SBI, LIC and Bank of Baroda to Sell 8.25% Stake Each in UTI AMC IPO
Representative Image. (Reuters)
The initial public offering (IPO) of UTI Asset Management Company will hit the exchanges next week. The price band of the offer has been fixed at Rs 552-554 per equity share and the three-day sale, which aims to raise Rs 2,152-2,160 crore, will close for subscription on October 1.
The IPO comes at a time when the mutual fund industry is struggling under redemption pressures, resulting in outflow from schemes and declining systematic investment plan (SIP).
The June quarter was challenging for domestic mutual fund industry as active equity inflows fell while contributions from SIPs shrunk due to a correction in the stock markets amid volatility.
As part of the offer, State Bank of India, Punjab National Bank, Bank of Baroda, Life Corporation of India, and T Rowe Price International will trim their stake in UTI AMC. SBI, BoB, and LIC will divest 8.25% stake each while T Rowe Price International and PNB will sell 3% each through the issue.
The offer and net offer would constitute at least 30.75% and 30.59% of the post-offer paid-up equity share capital of the company, respectively. According to red herring prospectus, SBI, LIC, BoB, and PNB each hold 18.24% stake while T Rowe has 26% shareholding in UTI AMC.

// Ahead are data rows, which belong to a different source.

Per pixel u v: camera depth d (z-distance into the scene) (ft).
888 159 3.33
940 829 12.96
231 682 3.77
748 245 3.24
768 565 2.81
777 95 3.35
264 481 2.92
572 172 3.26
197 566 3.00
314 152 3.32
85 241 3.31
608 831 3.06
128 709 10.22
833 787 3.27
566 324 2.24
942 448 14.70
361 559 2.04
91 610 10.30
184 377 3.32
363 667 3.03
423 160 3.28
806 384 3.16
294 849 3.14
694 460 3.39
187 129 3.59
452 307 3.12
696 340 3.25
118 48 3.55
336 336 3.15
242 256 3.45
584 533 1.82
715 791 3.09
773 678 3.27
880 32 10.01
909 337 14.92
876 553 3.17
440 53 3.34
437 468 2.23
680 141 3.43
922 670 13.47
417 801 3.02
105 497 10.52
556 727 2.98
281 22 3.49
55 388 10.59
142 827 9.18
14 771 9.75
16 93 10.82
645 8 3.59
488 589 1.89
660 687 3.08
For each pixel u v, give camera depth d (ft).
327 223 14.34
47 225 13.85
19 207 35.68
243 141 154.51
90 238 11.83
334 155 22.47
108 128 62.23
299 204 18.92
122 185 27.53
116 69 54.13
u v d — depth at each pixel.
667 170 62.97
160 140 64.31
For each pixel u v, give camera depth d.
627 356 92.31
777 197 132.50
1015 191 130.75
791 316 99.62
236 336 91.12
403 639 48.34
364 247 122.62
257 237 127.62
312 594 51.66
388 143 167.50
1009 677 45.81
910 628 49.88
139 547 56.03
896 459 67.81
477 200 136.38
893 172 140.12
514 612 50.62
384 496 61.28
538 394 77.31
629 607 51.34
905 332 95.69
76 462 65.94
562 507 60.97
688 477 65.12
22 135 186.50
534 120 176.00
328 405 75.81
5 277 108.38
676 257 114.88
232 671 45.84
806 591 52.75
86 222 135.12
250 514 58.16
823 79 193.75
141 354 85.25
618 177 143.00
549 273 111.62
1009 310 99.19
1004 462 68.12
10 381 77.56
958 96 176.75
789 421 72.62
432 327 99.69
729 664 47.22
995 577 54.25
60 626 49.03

“The offer consists of an initial public offer of up to 38,987,081 equity shares by the selling shareholders comprising an offer for sale of up to 10,459,949 equity shares by State Bank of India, up to 10,459,949 equity shares by Life Insurance Corporation of India, up to 10,459,949 equity shares by Bank of Baroda, up to 3,803,617 equity shares by Punjab National Bank and up to 3,803,617 equity shares by T. Rowe Price International Ltd," it said in a statement.
Kotak Mahindra Capital Company Limited, Axis Capital Limited, Citigroup Global Markets India Private Limited, DSP Merrill Lynch Limited, ICICI Securities Limited, JM Financial Limited and SBI Capital Markets Limited are the book running lead managers to the offer.